Items from a dataset
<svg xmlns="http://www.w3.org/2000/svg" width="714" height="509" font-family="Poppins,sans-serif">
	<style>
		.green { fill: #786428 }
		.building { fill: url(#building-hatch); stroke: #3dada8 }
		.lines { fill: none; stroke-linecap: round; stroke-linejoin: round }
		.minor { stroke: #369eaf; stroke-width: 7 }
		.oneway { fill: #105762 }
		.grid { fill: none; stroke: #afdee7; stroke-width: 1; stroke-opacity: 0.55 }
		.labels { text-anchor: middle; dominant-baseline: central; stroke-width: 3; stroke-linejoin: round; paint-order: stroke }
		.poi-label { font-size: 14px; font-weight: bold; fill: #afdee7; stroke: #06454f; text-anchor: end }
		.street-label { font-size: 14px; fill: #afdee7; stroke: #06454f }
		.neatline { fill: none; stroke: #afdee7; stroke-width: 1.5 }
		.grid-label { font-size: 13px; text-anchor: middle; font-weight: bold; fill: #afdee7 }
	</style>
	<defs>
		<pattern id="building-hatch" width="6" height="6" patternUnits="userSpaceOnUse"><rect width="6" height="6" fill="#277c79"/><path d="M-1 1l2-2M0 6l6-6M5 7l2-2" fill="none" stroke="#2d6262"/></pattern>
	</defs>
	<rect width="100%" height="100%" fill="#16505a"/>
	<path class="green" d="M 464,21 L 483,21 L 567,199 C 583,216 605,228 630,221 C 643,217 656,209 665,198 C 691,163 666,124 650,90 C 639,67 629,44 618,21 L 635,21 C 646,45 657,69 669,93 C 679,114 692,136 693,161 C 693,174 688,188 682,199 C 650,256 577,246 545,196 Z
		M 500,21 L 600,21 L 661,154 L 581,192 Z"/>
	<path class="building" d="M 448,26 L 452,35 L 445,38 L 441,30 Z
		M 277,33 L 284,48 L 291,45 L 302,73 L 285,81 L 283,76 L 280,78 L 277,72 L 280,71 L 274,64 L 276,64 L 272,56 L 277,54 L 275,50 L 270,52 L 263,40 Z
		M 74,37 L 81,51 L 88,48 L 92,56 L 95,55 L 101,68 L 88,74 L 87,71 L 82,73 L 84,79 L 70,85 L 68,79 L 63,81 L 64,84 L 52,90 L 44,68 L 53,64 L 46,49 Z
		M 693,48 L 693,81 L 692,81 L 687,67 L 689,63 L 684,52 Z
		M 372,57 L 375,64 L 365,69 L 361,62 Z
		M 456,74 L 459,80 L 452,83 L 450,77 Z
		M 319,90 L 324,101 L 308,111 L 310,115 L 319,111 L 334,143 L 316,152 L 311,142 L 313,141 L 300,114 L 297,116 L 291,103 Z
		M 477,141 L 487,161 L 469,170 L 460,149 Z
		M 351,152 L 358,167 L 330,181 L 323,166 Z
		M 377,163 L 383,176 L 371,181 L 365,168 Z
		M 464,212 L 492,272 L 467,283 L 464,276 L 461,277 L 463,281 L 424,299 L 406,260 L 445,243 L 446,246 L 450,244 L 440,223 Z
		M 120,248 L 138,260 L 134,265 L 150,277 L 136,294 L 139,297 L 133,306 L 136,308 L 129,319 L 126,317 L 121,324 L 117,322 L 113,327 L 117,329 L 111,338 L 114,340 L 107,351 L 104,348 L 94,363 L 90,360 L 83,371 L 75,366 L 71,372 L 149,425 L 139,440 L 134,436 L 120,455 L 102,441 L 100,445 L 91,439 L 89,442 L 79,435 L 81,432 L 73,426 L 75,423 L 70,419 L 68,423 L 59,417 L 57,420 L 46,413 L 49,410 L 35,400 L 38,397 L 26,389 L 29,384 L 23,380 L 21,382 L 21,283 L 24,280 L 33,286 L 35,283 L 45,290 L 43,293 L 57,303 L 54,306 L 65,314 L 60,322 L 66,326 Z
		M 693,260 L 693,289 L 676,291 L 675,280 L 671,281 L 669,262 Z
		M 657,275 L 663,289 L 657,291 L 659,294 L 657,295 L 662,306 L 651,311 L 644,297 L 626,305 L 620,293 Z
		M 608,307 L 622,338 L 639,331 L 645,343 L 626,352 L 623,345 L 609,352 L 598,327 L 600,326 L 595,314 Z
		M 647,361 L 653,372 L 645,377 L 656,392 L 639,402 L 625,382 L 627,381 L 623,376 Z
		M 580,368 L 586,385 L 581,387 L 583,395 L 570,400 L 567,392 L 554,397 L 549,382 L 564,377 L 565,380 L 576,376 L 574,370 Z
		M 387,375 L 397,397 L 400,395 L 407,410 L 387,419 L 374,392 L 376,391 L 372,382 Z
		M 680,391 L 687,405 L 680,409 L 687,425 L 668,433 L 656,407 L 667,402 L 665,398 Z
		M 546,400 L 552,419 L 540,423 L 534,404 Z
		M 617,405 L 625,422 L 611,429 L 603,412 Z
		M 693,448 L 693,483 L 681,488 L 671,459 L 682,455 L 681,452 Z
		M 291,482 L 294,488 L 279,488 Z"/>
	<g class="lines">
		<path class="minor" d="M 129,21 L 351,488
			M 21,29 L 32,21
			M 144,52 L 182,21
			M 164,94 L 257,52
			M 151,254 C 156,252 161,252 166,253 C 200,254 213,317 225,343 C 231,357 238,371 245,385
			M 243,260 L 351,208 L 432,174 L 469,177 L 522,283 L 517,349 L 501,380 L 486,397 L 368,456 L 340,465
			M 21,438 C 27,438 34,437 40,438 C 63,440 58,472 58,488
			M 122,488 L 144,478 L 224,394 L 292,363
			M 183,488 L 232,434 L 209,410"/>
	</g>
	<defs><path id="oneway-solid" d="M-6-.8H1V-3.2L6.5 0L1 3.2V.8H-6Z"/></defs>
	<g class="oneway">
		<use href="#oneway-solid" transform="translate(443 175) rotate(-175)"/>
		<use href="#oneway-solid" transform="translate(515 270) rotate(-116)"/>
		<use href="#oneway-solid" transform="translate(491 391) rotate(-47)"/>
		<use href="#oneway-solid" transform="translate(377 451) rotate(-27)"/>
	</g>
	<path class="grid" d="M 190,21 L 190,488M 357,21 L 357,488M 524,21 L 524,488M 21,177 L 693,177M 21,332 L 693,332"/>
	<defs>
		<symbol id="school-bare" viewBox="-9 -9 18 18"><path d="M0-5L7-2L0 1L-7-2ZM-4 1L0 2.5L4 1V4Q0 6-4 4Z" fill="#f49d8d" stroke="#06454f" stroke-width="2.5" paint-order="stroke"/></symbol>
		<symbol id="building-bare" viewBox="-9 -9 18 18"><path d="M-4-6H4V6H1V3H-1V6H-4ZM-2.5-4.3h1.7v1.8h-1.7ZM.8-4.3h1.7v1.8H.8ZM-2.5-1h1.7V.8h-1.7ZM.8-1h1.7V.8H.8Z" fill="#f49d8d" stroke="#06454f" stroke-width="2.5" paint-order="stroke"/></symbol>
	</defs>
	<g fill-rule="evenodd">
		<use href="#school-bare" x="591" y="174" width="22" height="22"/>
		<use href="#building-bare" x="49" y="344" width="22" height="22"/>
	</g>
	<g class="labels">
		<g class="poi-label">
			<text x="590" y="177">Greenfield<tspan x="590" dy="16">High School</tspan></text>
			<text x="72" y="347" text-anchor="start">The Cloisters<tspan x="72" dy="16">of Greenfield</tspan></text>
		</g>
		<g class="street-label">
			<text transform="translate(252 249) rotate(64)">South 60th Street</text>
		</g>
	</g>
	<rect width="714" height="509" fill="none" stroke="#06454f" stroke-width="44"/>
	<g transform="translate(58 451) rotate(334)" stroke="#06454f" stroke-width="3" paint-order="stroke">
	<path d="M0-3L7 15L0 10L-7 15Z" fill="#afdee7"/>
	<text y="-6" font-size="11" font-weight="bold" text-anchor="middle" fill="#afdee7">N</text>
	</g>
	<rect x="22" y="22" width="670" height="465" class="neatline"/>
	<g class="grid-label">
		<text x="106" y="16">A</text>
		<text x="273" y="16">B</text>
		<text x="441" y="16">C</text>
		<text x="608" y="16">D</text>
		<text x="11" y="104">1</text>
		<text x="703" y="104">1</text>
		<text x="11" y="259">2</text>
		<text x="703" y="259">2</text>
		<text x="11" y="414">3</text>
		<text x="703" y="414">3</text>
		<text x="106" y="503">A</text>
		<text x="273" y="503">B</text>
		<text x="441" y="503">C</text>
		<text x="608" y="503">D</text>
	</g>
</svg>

**Directions for this task**
Now copy each line of the entries that mentions "lines".

**Reply to the exercise**
		.lines { fill: none; stroke-linecap: round; stroke-linejoin: round }
	<g class="lines">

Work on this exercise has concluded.